Um documentário intitulado “Foguete” retrata o drama de Halisson Silva da Costa, de 37 anos, um capoeirista e sapateiro que foi condenado a 13 anos e 11 meses de prisão por um homicídio que ele nega ter cometido. O filme, vencedor do prêmio Cardume, explora a relação de Halisson com a capoeira, mas também aborda a opressão que ainda sofre pela caneta do judiciário brasileiro.
A condenação, proferida por um Tribunal do Júri no Rio Grande do Norte em abril deste ano, baseou-se no depoimento de testemunhas que não presenciaram o crime, demonstrando os padrões absurdos do sistema repressivo ferozmente antipopular que ameaça o povo brasileiro, especialmente a população negra. Na obra, Costa (cujo nome de batismo na capoeira é “Foguete”) fala do drama de ter sido acusado de um homicídio que sempre negou ter cometido.
Para a Defensoria Pública do Rio Grande do Norte, que atuou em sua defesa, o homem sequer deveria ter sido levado a júri popular, pois a acusação se apoiava em boatos sem respaldo em provas concretas. O caso ocorreu em 5 de março de 2015, em Macaíba, cidade a cerca de 30 quilômetros de Natal.
A acusação formulada pelo Ministério Público do Rio Grande do Norte (MP-RN) alega que um homem de 60 anos foi morto a pedradas perto do Mercado Público. Halisson, no entanto, sempre negou envolvimento com o crime. Ele afirma ter encontrado a vítima agonizando e ter acionado o Serviço de Atendimento Móvel de Urgência (SAMU).
A gravação da ligação, que poderia reforçar sua versão, nunca foi analisada. Embora solicitada pela defesa, a Justiça estadual enviou ofício ao SAMU com a data errada, pedindo registros de 2016, um ano após o crime. O resultado foi a perda de um possível indício de inocência.
O homem também faz parte do Movimento Nacional da População de Rua, articulação que conheceu após ele mesmo ter vivido nessa situação. Foi na capoeira que encontrou apoio para se reerguer. “Eu não entendo como uma pessoa que ajuda outras, tinha visibilidade, está passando por isso”, lamentou Ingrid Darley, 30, mãe de sua filha mais nova.
A denúncia do MP-RN sustenta que Halisson cometeu o assassinato por motivo fútil: ele teria trabalhado para a vítima durante seis meses sem receber. Essa motivação, e a suposta confissão do crime, teriam sido relatadas por uma testemunha, João (nome fictício), com quem o capoeirista teria conversado logo após o crime. Halisson, porém, afirmou nunca ter conhecido essa pessoa.

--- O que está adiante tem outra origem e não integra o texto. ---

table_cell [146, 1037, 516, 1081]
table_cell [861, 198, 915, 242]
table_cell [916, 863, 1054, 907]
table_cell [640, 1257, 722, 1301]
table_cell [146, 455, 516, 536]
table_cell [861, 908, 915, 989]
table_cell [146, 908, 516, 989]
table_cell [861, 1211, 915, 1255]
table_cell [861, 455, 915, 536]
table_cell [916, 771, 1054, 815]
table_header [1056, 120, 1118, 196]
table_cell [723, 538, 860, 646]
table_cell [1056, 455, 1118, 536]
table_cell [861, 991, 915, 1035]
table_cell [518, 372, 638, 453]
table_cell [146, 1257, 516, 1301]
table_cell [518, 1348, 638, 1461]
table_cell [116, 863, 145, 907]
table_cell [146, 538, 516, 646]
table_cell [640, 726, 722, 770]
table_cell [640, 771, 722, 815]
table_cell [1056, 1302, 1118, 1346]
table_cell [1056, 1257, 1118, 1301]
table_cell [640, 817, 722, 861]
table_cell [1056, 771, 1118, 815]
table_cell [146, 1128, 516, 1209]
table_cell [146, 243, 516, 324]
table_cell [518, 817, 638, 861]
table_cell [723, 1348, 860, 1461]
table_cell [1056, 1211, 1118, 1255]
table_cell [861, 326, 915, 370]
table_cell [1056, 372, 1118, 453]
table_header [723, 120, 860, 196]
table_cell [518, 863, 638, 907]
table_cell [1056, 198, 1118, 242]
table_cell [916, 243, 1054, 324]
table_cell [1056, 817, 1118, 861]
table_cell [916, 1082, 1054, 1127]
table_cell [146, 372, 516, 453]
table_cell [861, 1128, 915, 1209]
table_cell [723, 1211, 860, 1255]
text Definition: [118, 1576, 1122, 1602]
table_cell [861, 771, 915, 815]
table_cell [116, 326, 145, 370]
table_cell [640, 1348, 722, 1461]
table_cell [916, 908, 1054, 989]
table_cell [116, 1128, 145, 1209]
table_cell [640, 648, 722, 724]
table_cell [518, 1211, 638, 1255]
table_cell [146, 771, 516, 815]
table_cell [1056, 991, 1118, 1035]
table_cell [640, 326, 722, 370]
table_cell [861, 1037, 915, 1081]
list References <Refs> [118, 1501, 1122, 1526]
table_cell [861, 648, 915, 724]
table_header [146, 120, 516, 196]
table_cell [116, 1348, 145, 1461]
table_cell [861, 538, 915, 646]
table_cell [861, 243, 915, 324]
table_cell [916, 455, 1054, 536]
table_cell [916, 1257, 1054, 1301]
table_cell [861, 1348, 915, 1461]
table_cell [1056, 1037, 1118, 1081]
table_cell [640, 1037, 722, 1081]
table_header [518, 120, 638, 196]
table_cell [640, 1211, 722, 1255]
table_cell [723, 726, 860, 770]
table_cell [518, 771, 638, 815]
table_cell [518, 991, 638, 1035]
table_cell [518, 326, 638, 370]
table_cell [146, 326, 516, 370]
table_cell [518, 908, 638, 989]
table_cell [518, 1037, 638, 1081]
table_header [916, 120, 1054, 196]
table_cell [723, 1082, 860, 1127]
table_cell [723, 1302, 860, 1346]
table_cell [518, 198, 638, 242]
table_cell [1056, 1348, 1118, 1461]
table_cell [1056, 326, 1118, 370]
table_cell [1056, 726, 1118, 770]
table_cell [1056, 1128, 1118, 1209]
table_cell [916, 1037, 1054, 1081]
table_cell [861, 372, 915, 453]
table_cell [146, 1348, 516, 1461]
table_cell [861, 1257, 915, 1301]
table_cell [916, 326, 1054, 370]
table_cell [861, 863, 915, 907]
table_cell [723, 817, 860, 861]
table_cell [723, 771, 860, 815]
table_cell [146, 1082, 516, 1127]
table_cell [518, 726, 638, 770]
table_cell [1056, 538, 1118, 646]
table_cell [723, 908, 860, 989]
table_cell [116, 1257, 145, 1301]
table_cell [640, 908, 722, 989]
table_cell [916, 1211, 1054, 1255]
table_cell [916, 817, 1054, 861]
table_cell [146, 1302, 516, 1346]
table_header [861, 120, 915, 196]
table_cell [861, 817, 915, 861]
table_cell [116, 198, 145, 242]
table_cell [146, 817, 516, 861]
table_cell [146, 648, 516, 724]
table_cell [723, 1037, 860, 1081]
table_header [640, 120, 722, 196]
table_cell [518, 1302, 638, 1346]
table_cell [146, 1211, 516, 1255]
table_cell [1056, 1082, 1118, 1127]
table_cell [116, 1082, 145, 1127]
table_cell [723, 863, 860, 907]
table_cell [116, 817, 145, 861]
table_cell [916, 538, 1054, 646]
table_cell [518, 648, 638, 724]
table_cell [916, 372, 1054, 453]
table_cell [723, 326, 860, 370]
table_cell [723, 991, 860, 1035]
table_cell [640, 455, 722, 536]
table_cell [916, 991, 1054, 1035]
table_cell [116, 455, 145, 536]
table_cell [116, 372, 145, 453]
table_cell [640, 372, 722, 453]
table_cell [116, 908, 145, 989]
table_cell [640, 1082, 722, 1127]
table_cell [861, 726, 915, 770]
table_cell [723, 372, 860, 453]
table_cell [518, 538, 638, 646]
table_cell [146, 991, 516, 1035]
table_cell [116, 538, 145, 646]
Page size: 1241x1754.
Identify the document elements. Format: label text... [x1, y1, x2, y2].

Entre as testemunhas ouvidas, nenhuma presenciou o crime. Uma relatou ter ouvido sobre o caso de terceiros, que nem sequer foram ouvidos em juízo. Outra afirmou ter estado com Halisson e a vítima naquela noite, mas se separou antes do ocorrido. O juiz escreveu:
“Os elementos devem apontar, de maneira satisfatória, a autoria do delito. No presente caso verifica-se a insuficiência de elementos aptos a autorizar a pronúncia”.
Apesar da decisão de primeira instância, o MP-RN recorreu. Em dezembro de 2021, a Câmara Criminal do TJ-RN decidiu pela pronúncia de Halisson. O acórdão afirma que o homem teria agido com comparsas para roubar celular e dinheiro da vítima, tipificação que configura crime de latrocínio. Mesmo assim, não houve reformulação da denúncia e o capoeirista foi levado a júri popular por homicídio.
O relator, desembargador Glauber Rêgo, usou como base o relato de uma testemunha que ouviu dizer que Halisson confessou o crime a João. A condenação em abril foi por homicídio qualificado, com a agravante de dificultar a defesa da vítima.
A condenação de Halisson, baseada em boatos e com provas ignoradas, demonstra que a justiça brasileira, longe de servir ao povo, é uma ameaça constante, especialmente para a população negra. Trata-se de um sistema organizado para oprimir os pobres e os trabalhadores.
É fundamental a reformulação completa do sistema judiciário brasileiro. Seus membros devem ser eleitos a intervalos regulares, para que respondam diretamente ao povo e não aos interesses da burguesia.